Input data section start

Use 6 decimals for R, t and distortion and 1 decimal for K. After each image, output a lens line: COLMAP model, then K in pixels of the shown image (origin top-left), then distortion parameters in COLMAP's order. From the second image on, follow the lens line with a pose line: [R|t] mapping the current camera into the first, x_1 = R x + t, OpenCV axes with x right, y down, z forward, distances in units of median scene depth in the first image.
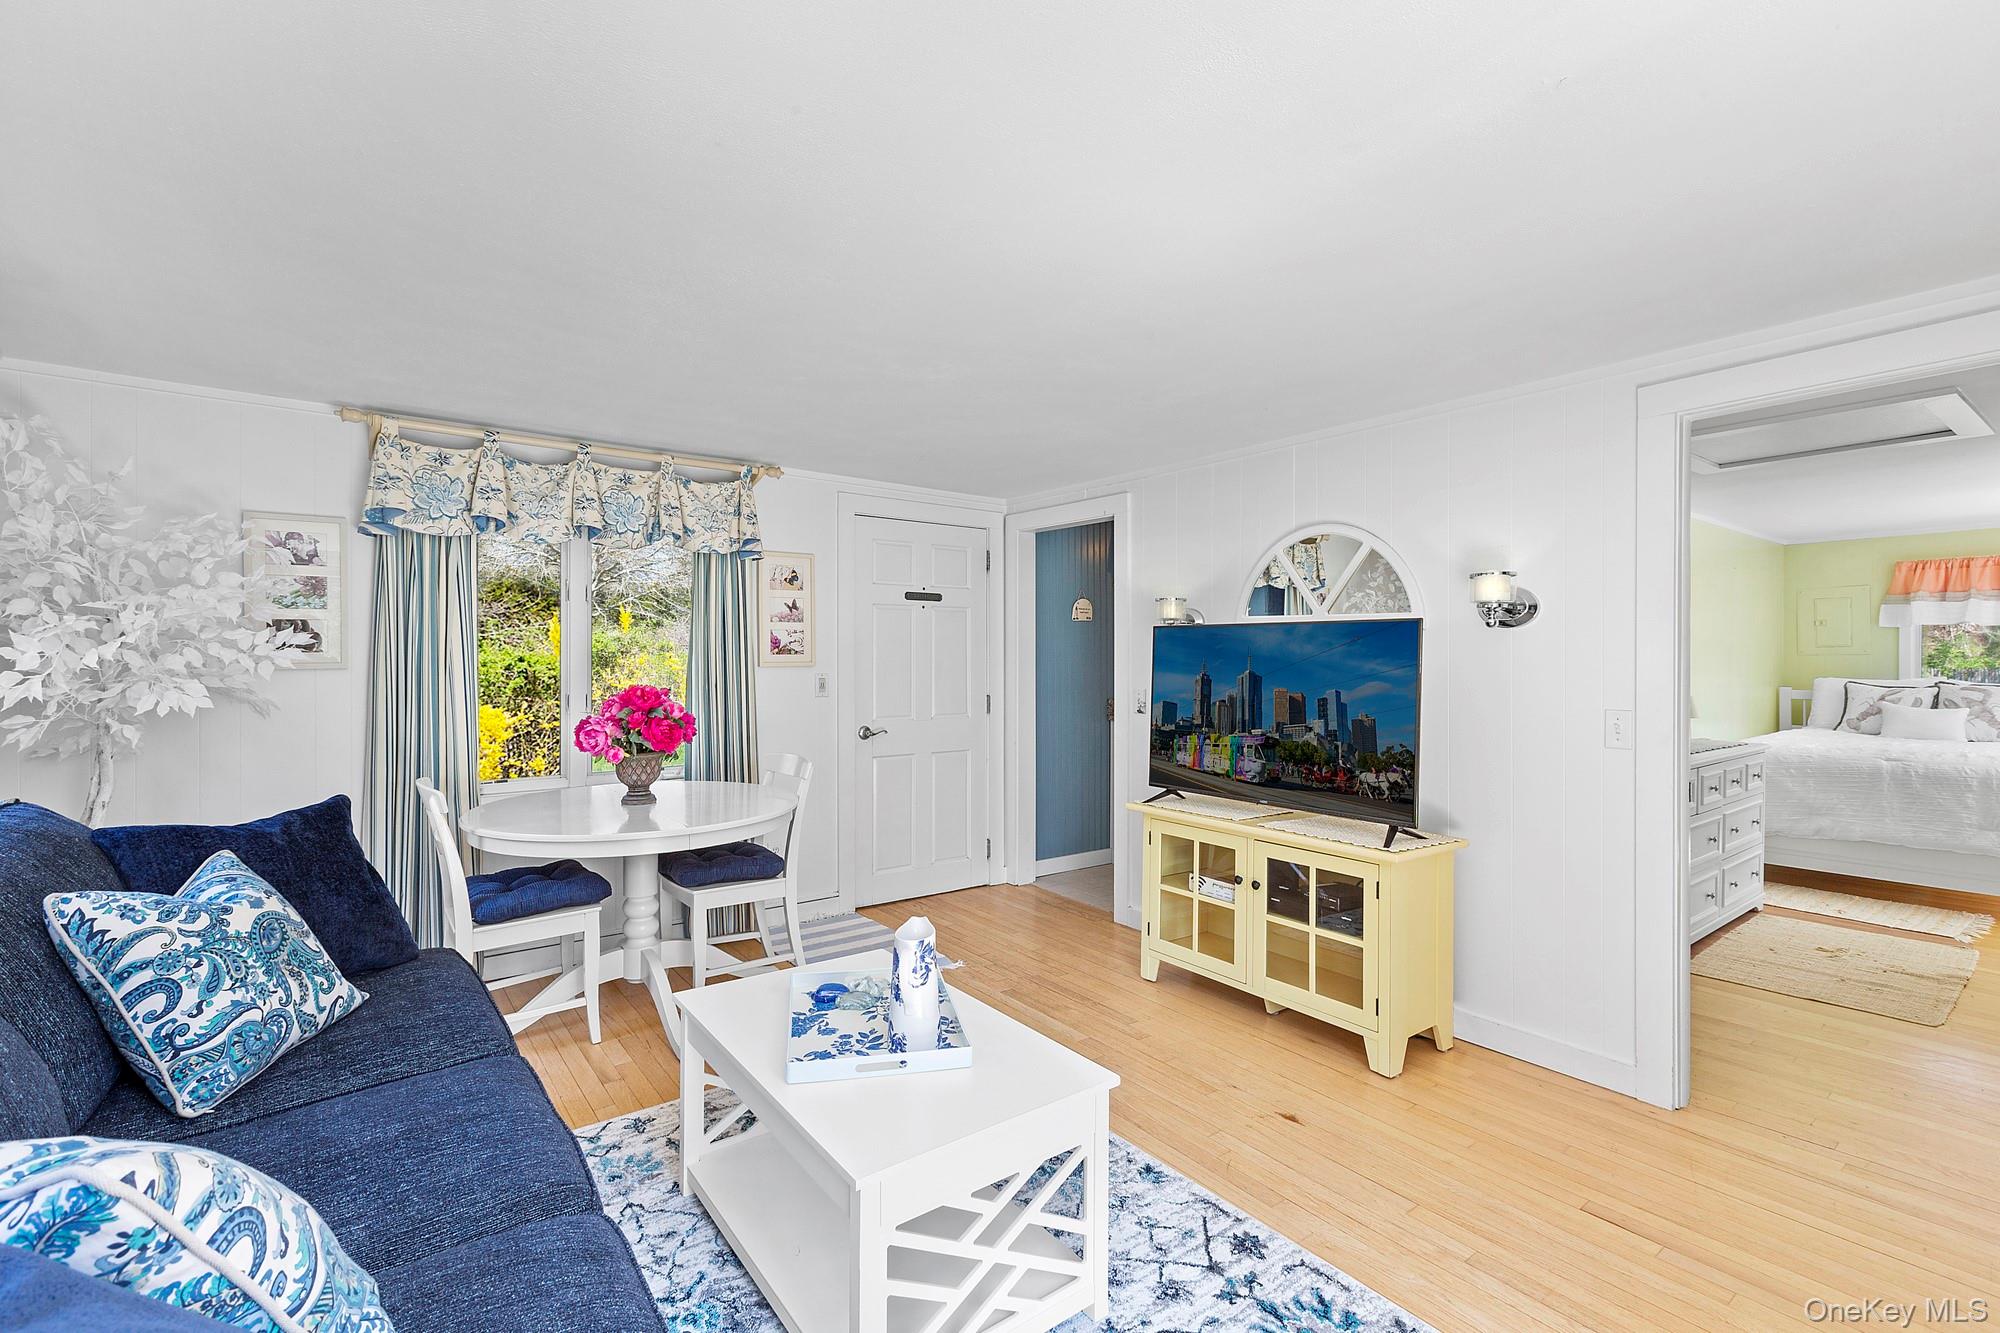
lens RADIAL K [[884.4, 0, 1000.0], [0, 884.4, 666.5], [0, 0, 1]] dist [-0.002073, -0.000678]
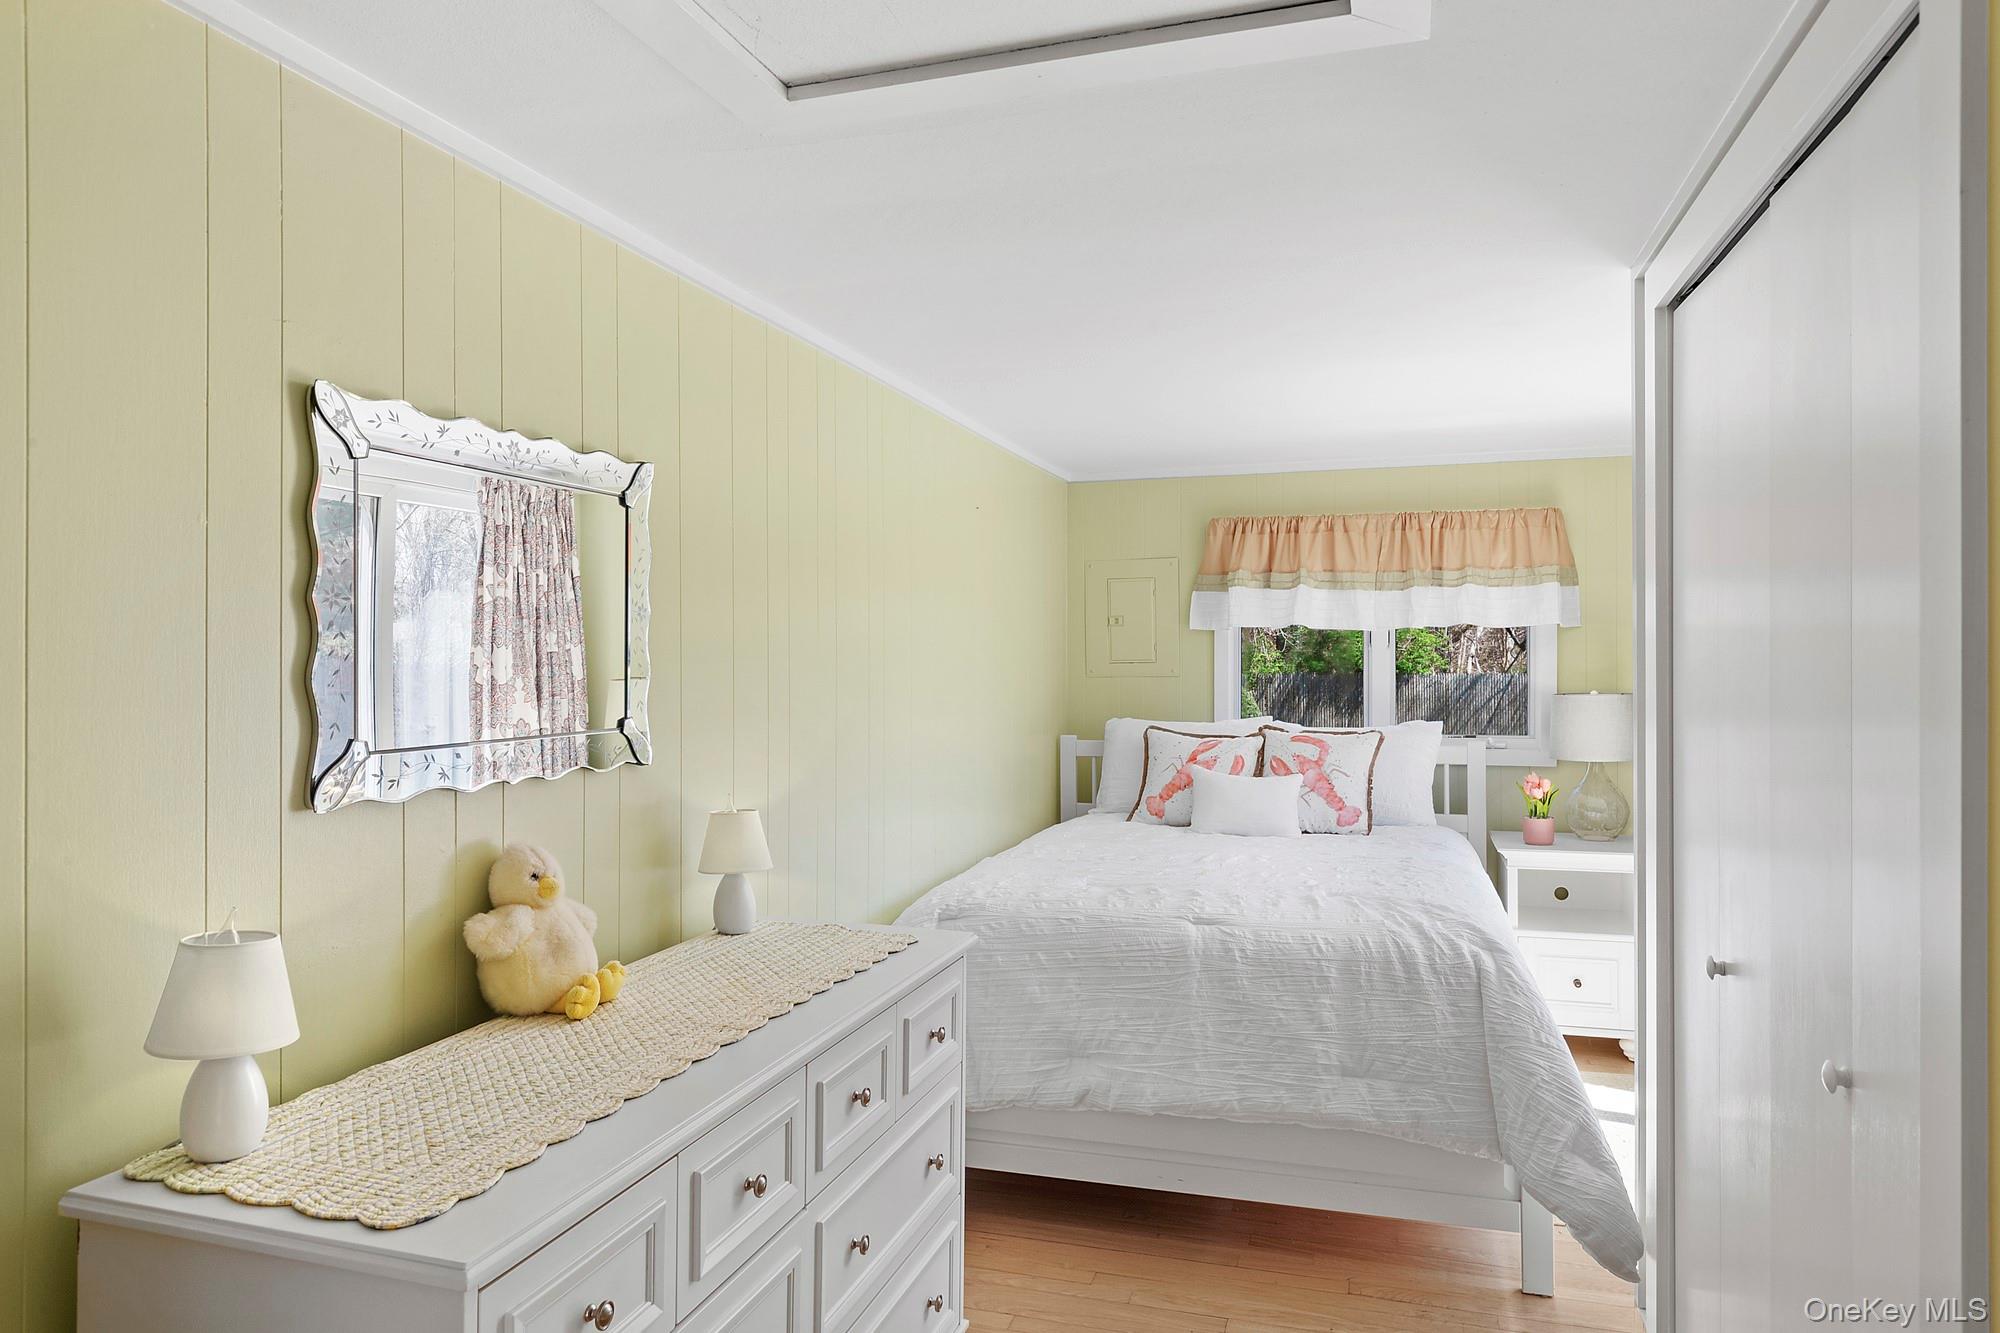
lens RADIAL K [[1273.6, 0, 1000.0], [0, 1273.6, 666.5], [0, 0, 1]] dist [0.001822, 0.000163]
pose [[0.808747, -0.000574, 0.588156, 0.446400], [0.002252, 0.999995, -0.002120, -0.020812], [-0.588152, 0.003039, 0.808745, 0.438342]]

Input data section end

Problem statement:
Make a word-for-word repeat of the material, skipping all pictures.

Answer below:
Use 6 decimals for R, t and distortion and 1 decimal for K. After each image, output a lens line: COLMAP model, then K in pixels of the shown image (origin top-left), then distortion parameters in COLMAP's order. From the second image on, follow the lens line with a pose line: [R|t] mapping the current camera into the first, x_1 = R x + t, OpenCV axes with x right, y down, z forward, distances in units of median scene depth in the first image.
lens RADIAL K [[884.4, 0, 1000.0], [0, 884.4, 666.5], [0, 0, 1]] dist [-0.002073, -0.000678]
lens RADIAL K [[1273.6, 0, 1000.0], [0, 1273.6, 666.5], [0, 0, 1]] dist [0.001822, 0.000163]
pose [[0.808747, -0.000574, 0.588156, 0.446400], [0.002252, 0.999995, -0.002120, -0.020812], [-0.588152, 0.003039, 0.808745, 0.438342]]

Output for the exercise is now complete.